WHAT YOU ARE ASKED TO DO
Lines with "format": state how many there are in the records below, and nothing else.
---+---
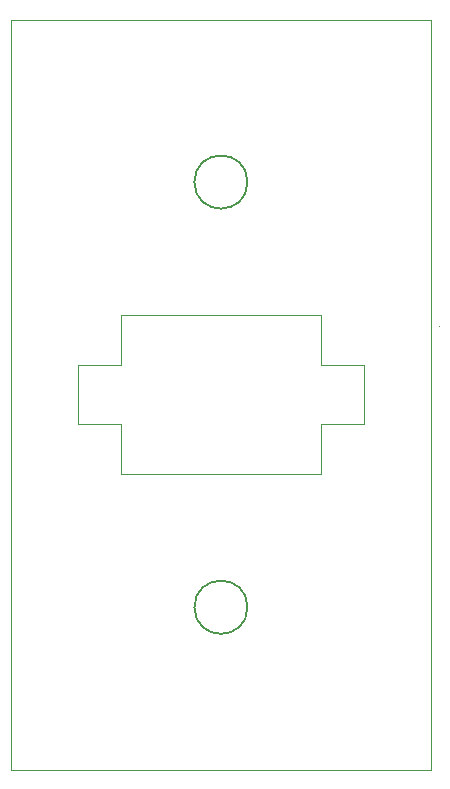
<source format=gbr>
%TF.GenerationSoftware,KiCad,Pcbnew,7.0.2*%
%TF.CreationDate,2023-11-03T15:57:14-06:00*%
%TF.ProjectId,micro-d-tes-aaray,6d696372-6f2d-4642-9d74-65732d616172,rev?*%
%TF.SameCoordinates,Original*%
%TF.FileFunction,Profile,NP*%
%FSLAX46Y46*%
G04 Gerber Fmt 4.6, Leading zero omitted, Abs format (unit mm)*
G04 Created by KiCad (PCBNEW 7.0.2) date 2023-11-03 15:57:14*
%MOMM*%
%LPD*%
G01*
G04 APERTURE LIST*
%TA.AperFunction,Profile*%
%ADD10C,0.100000*%
%TD*%
%TA.AperFunction,Profile*%
%ADD11C,0.150000*%
%TD*%
G04 APERTURE END LIST*
D10*
X0Y-63500000D02*
X35500000Y-63500000D01*
D11*
X20000000Y-49750000D02*
G75*
G03*
X20000000Y-49750000I-2250000J0D01*
G01*
D10*
X9250000Y-34250000D02*
X5680000Y-34250000D01*
X29820000Y-34250000D02*
X26250000Y-34250000D01*
X35500000Y-63500000D02*
X35500000Y0D01*
D11*
X20000000Y-13750000D02*
G75*
G03*
X20000000Y-13750000I-2250000J0D01*
G01*
D10*
X9250000Y-25000000D02*
X9250000Y-29250000D01*
X26250000Y-29250000D02*
X29820000Y-29250000D01*
X9250000Y-38500000D02*
X26250000Y-38500000D01*
X0Y0D02*
X35500000Y0D01*
X29820000Y-29250000D02*
X29820000Y-34250000D01*
X9250000Y-25000000D02*
X26250000Y-25000000D01*
X0Y-63500000D02*
X0Y0D01*
X9250000Y-34250000D02*
X9250000Y-38500000D01*
X26250000Y-38500000D02*
X26250000Y-34250000D01*
X26250000Y-29250000D02*
X26250000Y-25000000D01*
X36185000Y-25905000D02*
X36185000Y-25905000D01*
X5680000Y-29250000D02*
X5680000Y-34250000D01*
X5680000Y-29250000D02*
X9250000Y-29250000D01*
M02*

</source>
---+---
RESPONSE TO THIS EXERCISE
2